I’ve been looking forward to The Goose Road for months now, and have it on good authority that it is the sort of book that you want to last forever. The idea of a young girl travelling with a flock of geese stuck with me. Maybe it is because I live in an area where migratory geese winter. They fly over the house twice a day for half a year, and I stop what I am doing to look up every singe time. 

 

The Mermaid by Christina Henry

News of a mermaid who lives on shore reaches P.T. Barnum, showman extraordinaire. The mermaid becomes part of his museum. Leaving the museum may be harder than leaving the sea ever was. 

P.T. Barnum was a real-life figure. His story was recently told in The Greatest Showman On Earth. I am interested to see how Christina Henry portrays him. It sounds as if this story focuses on the unheard voices of the people in Barnum’s ‘museum’.  

 

The Electrical Venus by Julie Mayhew

Mim and Alex have been raised in a traveling show. Money is tight and Mim is afraid she will be thrown out on to the street. Mim and Alex start plotting to overcome their problems, a plot which is interrupted by the arrival of Dr Sebastian Fox. Fox uses electricity to give Mim a new identity. He bills her as the girl whose kisses are truly electrifying. Now Mim is in the spotlight as men queue up to buy one of her electrifying kisses. 

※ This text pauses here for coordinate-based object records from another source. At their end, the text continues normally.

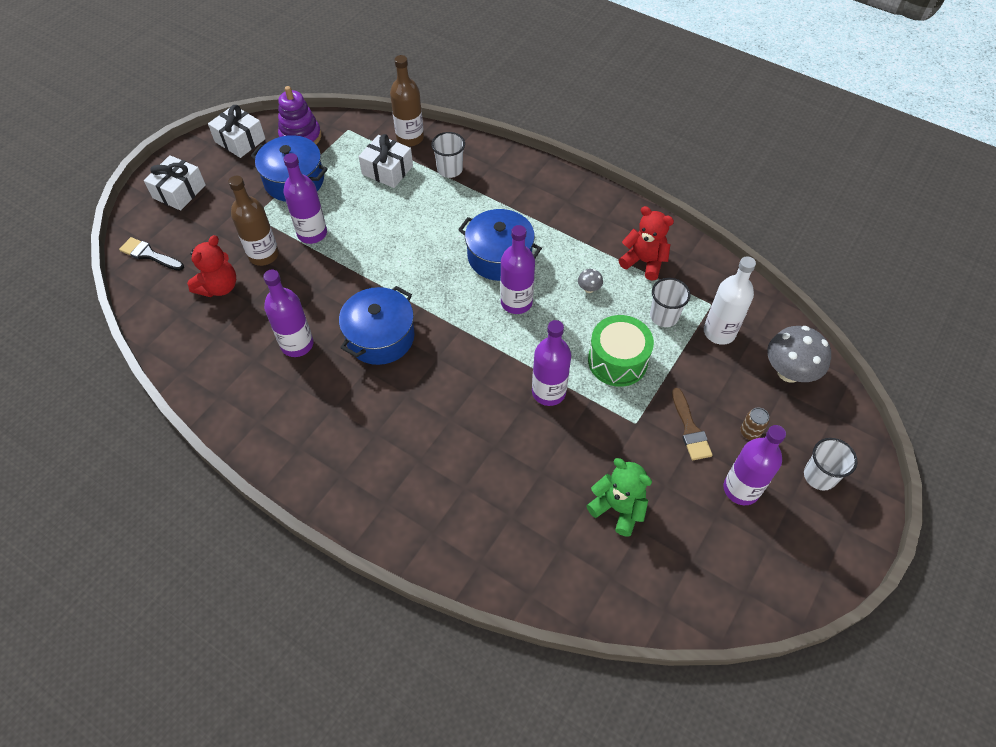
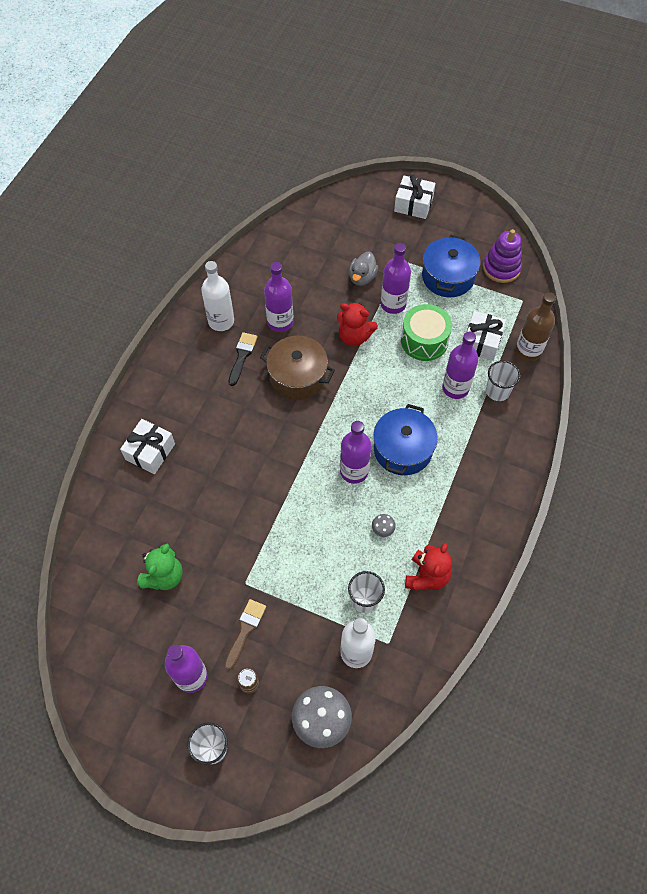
camera: 80 degrees right, 5 degrees up
(149, 255) = (345, 206): black brush -> black brush (242, 356)
(219, 287) = (324, 258): red teddy bear -> red teddy bear (354, 336)
(240, 140) = (483, 227): white gift -> white gift (150, 451)
(263, 255) = (362, 277): brown bottle -> grey duck
(272, 408) = (221, 321): none -> white bottle
(380, 337) = (297, 376): blue pot -> brown pot
(548, 392) = (265, 510): purple bottle -> purple bottle (455, 388)
(617, 361) = (307, 562): green drum -> green drum (424, 341)
(690, 429) = (245, 630): brown brush -> brown brush turned 135 degrees clockwise

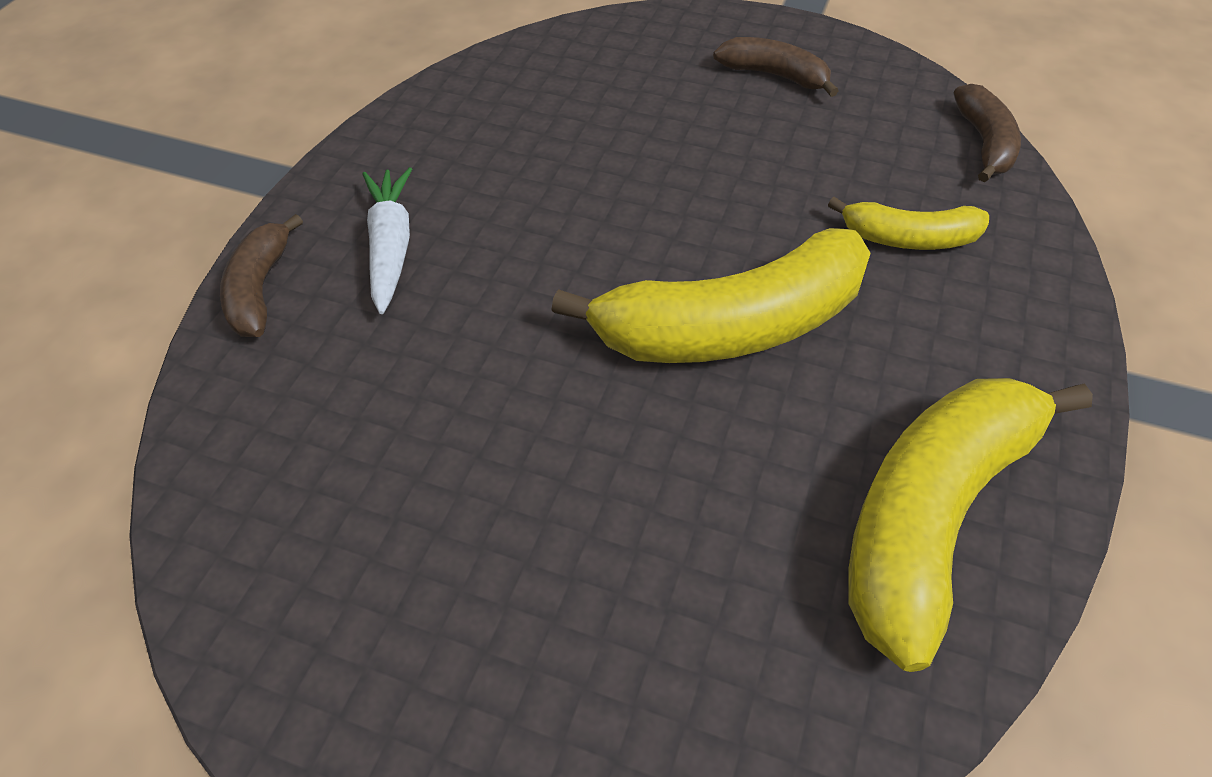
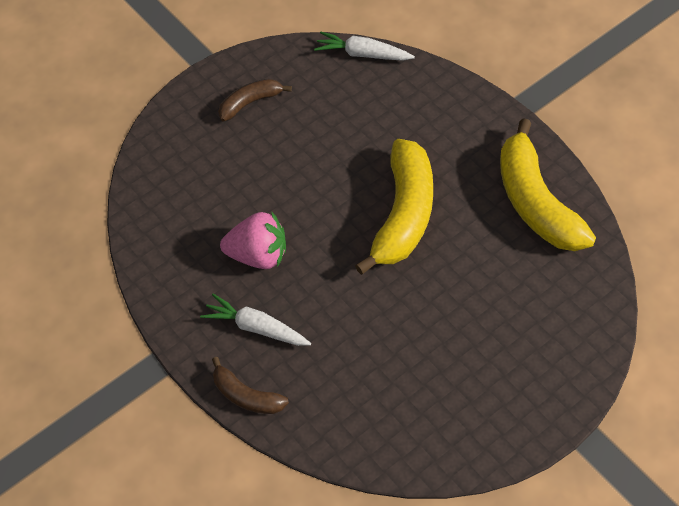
camera: 55 degrees left, 5 degrees up
(522, 194) = (259, 255): none -> pink strawberry
(909, 238) = (399, 121): yellow banana -> none
(984, 143) = (363, 54): brown banana -> white carrot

I adore books set in Circuses and performing communities. This book shows history in its gory reality. Think poverty and guts and stench. This makes an interesting juxtaposition with Alex and Mim’s story of love and self-discovery. 

I found the narrative a bit unusual. It is told in alternating sections, some of which are addressed to animals – a parrot and a pig. This made more sense when I found out the story originated as a radio play. It took me a little while to get used to the unusual voice. 

 

A Sky Painted Gold by Laura Wood

Aspiring writer Lou has always wondered about the grand house which has stood empty for years. When the owners arrive home for the summer, Lou is swept into a world of cocktail-parties and glamour beyond her dreams. As she grows closer to the Cardews, she becomes aware of a darkness at the heart of the family. 

This is on my TBR. I’ve been looking forward to it for ages. As a teenager I loved big house stories. Anything with a Du Maurier vibe and I was there. I’m looking forward to reading A Sky Painted Gold. This is one my younger self would have adored.